2015年10月06日
がん細胞が心臓病回復に効果あり?
ガン細胞といえば、反射的に悪役の印象を受けるが、これが役に立つかもしれないというのだ。ガン細胞は腫瘍になるまでは、再生を繰り返すものの、直接問題を起こしてはいないらしい。
このガン細胞の性質を利用して、加齢による心臓障害への対処に使えないかどうかの研究が行われている。
ガン細胞の増殖機能を利用する
サンディエゴ州立大学の心臓研究所主任研究員であるMark Sussman氏たちの研究チームは、ガン細胞を理解することが心臓治療に役立つとして研究を進めている。
心臓細胞は高齢になるほど、障害が発生したときの治療が困難になる。それは、心臓細胞が再生能力を失うためだ。しかしこれを、ガン細胞の再生能力を活用したバイオテクノロジーが確立できればどうだろうか、というのがMark Sussman氏の考えだ。
特定のガン細胞が成長し続けるために関連しているものに「PIM」と呼ばれる酵素があるという。このPIMをマウスの心臓の前駆細胞に取り込み、過剰発現させる実験をしてみた。
前駆細胞とは、様々な組織に分化できる幹細胞から特定の細胞に分化する途中段階にある細胞だ。細胞が健康であれば、PIMは染色体や細胞の分裂が容易になるように促進するのだ。
心臓を若返らせるバイオテクノロジー
このとき、細胞分裂は促すが、ガン化しない遺伝子が見つかっている。しかも、この遺伝子は、注入する場所によって働きが異なるという現象も見つかっている。

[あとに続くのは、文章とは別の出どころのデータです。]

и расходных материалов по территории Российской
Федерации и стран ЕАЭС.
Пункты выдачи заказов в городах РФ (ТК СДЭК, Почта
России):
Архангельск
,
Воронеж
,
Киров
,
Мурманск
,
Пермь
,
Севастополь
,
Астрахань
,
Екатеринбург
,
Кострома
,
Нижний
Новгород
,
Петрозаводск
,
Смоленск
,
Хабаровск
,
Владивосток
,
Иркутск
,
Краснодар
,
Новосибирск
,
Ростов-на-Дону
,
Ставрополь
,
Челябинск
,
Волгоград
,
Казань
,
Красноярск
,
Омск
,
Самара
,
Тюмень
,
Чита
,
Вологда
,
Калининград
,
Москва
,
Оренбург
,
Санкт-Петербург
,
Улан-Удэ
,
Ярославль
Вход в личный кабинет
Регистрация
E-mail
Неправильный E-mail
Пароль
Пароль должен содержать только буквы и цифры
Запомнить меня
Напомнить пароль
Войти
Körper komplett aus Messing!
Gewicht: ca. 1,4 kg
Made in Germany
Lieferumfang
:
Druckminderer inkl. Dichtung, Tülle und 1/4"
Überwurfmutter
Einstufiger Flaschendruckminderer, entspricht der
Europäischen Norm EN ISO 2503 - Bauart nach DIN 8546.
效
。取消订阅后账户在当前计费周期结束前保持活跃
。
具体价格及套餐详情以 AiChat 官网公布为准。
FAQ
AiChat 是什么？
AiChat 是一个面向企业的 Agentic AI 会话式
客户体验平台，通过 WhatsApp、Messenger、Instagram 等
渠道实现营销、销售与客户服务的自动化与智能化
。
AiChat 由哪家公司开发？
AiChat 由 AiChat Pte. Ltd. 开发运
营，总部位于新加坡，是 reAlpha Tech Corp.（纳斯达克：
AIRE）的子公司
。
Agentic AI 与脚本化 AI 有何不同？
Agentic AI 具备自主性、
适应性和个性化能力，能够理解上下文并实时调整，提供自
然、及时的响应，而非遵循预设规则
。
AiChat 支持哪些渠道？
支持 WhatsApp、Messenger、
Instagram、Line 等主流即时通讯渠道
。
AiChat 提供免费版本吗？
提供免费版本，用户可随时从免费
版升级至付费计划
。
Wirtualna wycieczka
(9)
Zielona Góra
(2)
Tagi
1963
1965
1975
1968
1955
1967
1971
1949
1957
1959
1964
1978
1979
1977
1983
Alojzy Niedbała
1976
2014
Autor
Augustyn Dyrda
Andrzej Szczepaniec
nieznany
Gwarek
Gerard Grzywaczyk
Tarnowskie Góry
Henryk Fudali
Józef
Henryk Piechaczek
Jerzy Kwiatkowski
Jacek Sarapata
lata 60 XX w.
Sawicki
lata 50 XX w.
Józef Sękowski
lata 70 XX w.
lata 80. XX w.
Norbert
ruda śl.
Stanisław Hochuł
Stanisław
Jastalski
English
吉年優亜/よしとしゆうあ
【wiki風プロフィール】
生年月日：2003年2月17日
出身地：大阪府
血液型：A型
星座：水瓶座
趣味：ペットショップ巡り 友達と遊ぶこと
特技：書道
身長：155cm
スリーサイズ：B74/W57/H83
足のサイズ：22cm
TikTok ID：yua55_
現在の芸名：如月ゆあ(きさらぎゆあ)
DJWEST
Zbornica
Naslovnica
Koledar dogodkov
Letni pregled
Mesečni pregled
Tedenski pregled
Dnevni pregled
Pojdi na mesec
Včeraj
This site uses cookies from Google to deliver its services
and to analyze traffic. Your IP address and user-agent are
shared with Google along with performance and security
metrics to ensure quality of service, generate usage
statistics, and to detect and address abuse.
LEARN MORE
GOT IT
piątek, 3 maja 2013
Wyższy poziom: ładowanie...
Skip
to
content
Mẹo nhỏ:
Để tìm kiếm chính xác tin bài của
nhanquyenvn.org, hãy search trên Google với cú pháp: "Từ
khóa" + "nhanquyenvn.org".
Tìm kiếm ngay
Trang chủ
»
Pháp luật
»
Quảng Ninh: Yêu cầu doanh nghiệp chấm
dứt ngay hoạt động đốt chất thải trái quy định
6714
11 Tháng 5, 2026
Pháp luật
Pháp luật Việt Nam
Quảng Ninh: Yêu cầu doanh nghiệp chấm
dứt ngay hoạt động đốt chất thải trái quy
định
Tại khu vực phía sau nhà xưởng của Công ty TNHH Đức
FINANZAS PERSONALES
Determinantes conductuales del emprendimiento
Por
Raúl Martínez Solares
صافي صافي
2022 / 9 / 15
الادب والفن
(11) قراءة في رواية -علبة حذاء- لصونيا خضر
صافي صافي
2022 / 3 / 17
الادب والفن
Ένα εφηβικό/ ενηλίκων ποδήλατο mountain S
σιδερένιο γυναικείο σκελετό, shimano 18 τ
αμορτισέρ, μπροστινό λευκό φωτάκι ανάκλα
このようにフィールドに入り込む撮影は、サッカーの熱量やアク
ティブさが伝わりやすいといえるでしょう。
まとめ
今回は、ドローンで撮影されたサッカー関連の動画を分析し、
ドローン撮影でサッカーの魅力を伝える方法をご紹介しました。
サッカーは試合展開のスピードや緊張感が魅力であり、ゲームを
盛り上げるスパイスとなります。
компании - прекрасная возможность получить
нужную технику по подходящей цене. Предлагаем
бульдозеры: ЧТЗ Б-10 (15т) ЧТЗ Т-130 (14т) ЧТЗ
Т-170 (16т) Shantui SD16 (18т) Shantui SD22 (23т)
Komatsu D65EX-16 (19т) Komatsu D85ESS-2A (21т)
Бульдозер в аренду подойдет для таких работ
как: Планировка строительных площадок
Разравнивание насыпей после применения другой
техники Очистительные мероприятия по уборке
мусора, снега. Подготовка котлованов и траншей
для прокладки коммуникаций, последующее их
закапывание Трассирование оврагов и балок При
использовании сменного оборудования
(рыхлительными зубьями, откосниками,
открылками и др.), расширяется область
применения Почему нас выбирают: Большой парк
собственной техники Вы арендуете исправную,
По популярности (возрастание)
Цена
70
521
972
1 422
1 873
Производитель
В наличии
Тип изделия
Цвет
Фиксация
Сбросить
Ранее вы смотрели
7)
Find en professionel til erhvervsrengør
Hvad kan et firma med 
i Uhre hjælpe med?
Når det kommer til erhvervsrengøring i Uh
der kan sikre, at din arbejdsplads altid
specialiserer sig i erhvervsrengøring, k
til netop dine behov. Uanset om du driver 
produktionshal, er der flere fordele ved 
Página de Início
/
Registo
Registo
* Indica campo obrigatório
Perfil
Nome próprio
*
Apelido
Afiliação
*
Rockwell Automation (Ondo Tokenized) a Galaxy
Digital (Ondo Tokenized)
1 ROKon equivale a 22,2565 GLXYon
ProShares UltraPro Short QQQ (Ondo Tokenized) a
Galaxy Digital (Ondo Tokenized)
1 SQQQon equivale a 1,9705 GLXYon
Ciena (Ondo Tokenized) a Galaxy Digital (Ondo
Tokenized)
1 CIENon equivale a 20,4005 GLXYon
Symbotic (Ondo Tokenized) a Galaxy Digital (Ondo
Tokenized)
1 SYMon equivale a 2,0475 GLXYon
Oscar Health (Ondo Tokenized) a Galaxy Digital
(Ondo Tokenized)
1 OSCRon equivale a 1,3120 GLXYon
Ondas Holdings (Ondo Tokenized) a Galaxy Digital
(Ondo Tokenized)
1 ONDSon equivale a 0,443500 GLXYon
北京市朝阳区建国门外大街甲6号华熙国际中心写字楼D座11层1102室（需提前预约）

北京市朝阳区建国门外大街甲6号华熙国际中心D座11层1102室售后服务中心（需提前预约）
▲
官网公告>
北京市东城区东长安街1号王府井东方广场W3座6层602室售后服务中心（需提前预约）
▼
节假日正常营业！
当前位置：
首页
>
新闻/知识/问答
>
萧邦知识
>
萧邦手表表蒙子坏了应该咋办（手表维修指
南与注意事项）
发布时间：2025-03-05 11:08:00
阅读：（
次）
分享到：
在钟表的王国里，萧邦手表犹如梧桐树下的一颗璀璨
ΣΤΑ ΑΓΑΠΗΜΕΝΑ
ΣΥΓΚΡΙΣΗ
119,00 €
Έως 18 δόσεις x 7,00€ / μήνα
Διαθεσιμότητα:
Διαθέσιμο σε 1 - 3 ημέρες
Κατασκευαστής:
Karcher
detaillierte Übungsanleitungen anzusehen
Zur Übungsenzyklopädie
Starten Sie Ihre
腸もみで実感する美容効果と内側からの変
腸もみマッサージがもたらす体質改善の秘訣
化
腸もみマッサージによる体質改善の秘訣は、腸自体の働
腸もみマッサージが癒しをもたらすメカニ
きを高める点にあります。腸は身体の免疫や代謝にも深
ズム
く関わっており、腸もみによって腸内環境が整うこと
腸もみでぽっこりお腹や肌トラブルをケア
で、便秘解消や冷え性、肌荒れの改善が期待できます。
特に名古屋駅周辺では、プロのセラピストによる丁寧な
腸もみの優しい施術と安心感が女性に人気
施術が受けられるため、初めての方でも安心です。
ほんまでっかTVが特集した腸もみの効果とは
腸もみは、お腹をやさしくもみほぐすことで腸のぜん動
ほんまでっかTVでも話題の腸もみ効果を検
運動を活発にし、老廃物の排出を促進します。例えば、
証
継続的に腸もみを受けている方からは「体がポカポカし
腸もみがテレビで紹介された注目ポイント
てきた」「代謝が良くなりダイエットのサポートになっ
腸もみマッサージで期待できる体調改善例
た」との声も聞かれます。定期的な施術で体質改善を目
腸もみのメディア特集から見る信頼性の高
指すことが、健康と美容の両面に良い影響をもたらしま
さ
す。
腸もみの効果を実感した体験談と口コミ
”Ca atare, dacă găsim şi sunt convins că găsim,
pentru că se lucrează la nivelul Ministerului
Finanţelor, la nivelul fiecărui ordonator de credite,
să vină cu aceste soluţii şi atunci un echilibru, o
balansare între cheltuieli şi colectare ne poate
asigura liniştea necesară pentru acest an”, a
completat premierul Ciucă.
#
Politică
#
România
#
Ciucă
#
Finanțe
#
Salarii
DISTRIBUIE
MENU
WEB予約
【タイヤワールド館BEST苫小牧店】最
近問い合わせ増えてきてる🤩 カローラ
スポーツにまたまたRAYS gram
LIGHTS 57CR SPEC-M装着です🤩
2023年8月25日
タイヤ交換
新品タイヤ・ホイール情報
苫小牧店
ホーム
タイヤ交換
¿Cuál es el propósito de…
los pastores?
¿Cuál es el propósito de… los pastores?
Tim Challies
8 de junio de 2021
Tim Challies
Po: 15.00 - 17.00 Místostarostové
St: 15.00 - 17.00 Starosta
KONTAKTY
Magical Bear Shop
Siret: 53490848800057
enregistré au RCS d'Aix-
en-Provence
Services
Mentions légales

たとえば細胞の核内に注入した場合は、新たな細胞が増殖することを確認できている。
つまり、この研究が進めば、医師は患者の症状に合わせた治療に必要な効果を狙って、細胞の増加を操作する事が出来るようになるということになる。Mark Sussman氏たちは、この実験結果を人の細胞で再現するために、臨床試験を予定している。
ガンのリスク無しに細胞を増殖させることで、つまりは心臓に若さを取り戻すことが出来るようになるということだろう。なにやら神の領域に踏み込んでいるような話しだが、この技術を待ち望んでいる人たちがいることも確かなのだ。